Starting at the line that contains "X-4200000Y-7720000D03*", transcribe every remaining line of the entries exactly, including the last one.

Collection entries:
*****

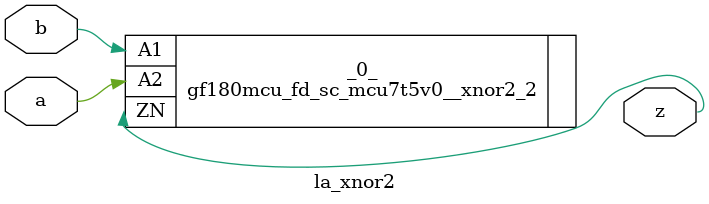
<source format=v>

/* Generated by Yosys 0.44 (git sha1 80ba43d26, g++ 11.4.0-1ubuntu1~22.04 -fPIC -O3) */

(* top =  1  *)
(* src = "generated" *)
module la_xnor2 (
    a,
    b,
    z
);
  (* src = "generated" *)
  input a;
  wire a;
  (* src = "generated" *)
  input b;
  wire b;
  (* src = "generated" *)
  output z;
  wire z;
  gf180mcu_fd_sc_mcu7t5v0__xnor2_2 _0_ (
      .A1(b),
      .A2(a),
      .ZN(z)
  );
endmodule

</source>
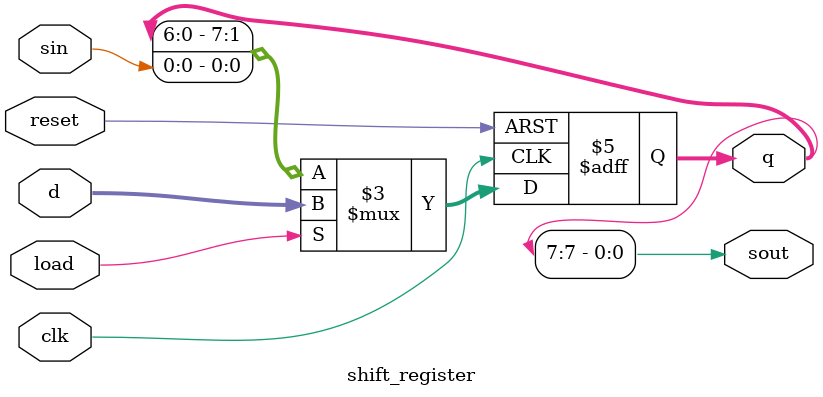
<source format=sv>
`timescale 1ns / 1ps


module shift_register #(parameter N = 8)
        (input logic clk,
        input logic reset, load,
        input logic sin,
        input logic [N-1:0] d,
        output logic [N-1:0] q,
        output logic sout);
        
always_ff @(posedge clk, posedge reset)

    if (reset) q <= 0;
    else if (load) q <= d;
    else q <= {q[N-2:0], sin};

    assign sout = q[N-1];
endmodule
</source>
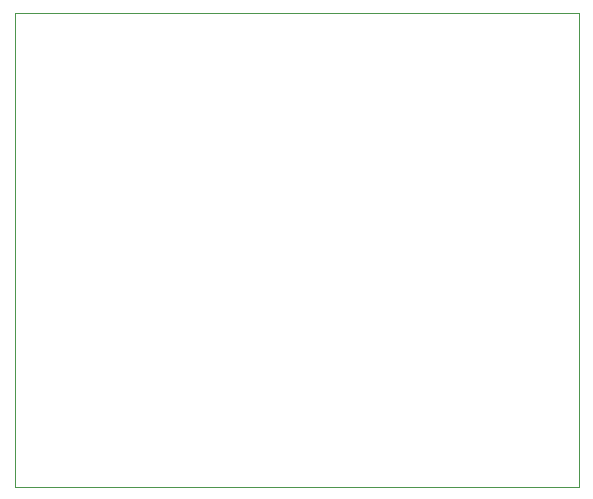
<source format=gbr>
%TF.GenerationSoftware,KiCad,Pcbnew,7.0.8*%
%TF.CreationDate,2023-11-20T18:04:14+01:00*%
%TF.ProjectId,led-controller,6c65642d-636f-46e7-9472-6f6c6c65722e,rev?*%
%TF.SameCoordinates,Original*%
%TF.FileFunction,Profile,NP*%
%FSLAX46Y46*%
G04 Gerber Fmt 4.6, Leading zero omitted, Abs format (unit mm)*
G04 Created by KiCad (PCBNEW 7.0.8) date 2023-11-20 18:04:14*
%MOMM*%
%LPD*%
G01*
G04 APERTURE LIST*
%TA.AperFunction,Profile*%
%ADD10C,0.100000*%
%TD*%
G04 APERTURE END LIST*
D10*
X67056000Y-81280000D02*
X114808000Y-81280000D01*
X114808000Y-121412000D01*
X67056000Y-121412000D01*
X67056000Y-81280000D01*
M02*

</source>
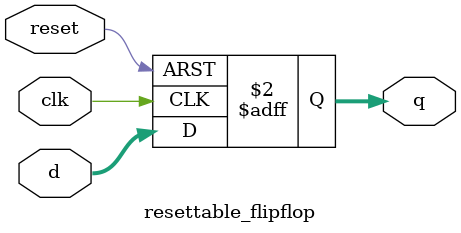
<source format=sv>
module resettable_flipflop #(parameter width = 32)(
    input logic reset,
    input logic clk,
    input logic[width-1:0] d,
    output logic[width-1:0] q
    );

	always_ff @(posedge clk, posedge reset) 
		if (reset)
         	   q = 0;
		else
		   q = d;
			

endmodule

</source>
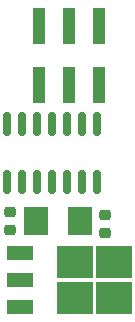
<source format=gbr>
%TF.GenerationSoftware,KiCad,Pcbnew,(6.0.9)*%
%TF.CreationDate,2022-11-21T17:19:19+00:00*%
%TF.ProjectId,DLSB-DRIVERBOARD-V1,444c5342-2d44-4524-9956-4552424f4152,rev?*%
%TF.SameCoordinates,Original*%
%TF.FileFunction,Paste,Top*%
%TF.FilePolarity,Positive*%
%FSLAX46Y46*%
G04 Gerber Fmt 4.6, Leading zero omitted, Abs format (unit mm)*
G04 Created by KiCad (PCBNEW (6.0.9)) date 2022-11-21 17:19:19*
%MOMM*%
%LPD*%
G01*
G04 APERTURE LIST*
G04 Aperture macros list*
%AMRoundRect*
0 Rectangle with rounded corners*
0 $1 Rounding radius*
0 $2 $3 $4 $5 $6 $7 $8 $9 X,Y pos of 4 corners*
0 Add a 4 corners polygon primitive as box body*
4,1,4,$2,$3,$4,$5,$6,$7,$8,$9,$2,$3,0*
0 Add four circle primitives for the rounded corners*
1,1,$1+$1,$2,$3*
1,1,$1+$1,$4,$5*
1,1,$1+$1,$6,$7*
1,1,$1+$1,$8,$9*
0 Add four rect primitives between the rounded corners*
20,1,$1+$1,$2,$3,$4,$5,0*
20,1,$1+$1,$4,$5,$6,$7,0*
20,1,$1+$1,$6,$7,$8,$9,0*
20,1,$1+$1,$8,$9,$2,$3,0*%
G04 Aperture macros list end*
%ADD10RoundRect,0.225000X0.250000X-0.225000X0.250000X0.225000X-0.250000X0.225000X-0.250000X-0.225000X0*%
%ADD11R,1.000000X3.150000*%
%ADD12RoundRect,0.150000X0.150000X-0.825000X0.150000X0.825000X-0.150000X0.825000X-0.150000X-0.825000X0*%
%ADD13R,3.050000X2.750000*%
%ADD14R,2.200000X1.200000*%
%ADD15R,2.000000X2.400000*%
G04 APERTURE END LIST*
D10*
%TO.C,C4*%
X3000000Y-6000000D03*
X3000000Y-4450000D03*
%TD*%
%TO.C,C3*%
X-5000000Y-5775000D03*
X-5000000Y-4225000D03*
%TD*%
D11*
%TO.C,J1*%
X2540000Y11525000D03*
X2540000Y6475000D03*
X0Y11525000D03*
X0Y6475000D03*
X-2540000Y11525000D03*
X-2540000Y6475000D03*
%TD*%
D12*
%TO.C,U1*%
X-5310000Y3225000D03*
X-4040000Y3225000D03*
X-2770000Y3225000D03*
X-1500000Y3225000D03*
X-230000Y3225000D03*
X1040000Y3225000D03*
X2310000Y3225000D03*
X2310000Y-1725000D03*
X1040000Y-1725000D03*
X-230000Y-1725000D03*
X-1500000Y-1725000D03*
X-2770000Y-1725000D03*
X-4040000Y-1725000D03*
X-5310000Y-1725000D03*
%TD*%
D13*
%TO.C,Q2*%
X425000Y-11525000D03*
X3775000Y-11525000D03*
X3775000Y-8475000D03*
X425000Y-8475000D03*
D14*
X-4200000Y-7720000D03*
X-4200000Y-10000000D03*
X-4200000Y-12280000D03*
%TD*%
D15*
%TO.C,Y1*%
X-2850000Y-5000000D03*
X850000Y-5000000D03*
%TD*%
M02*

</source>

*****

Task solution:
X-4200000Y-7720000D03*
X-4200000Y-10000000D03*
X-4200000Y-12280000D03*
%TD*%
D15*
%TO.C,Y1*%
X-2850000Y-5000000D03*
X850000Y-5000000D03*
%TD*%
M02*

</source>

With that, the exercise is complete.